Work item:
Which lines in the rows below contain the string "average"? Collect every one of them, treating uppercase and lowercase as different.

Task material:
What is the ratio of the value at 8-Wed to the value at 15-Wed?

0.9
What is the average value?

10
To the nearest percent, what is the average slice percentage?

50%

...

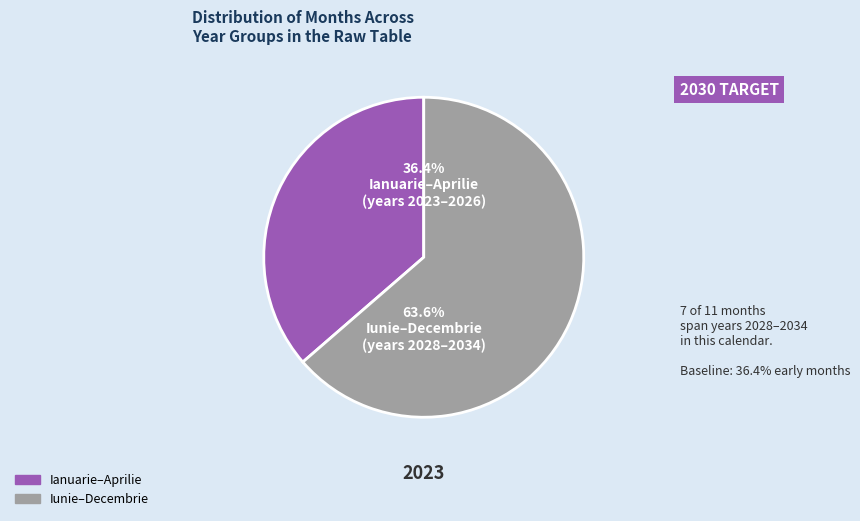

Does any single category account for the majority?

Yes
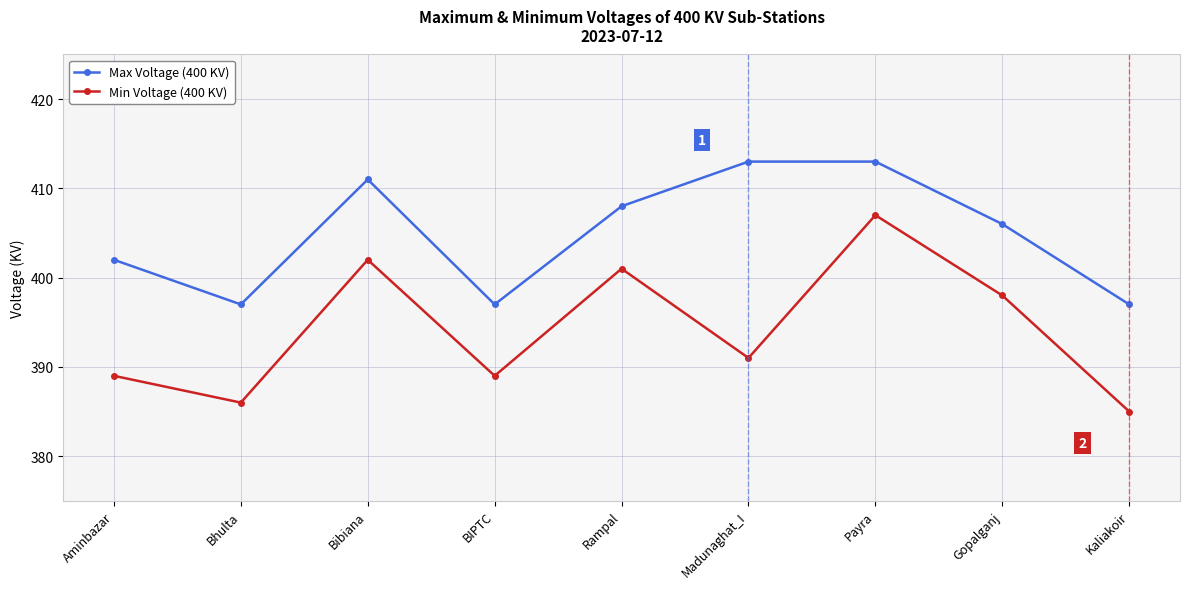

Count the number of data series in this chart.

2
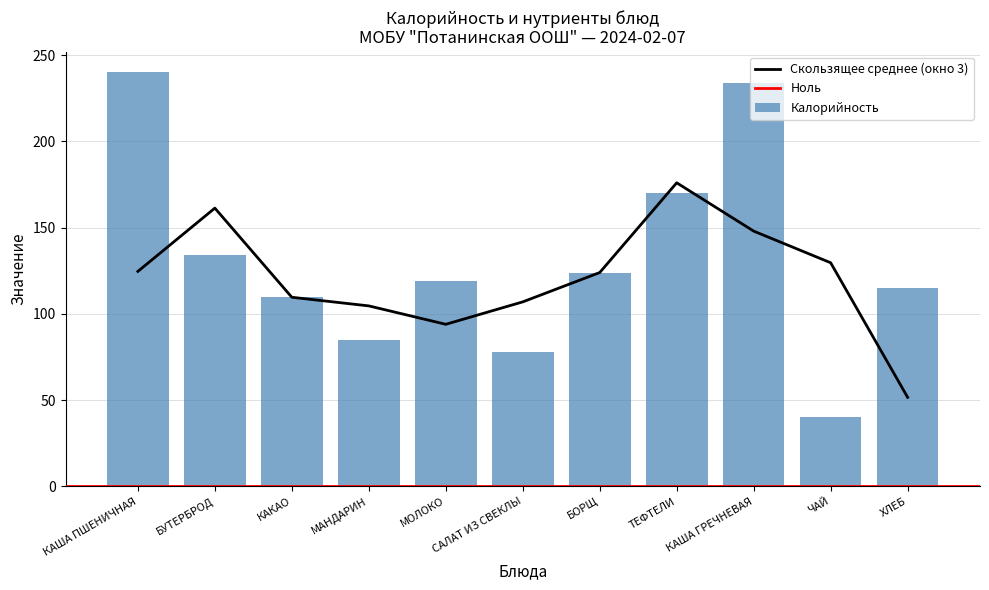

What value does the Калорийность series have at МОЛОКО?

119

Worked solution:
What is the average value?
To the nearest percent, what is the average slice percentage?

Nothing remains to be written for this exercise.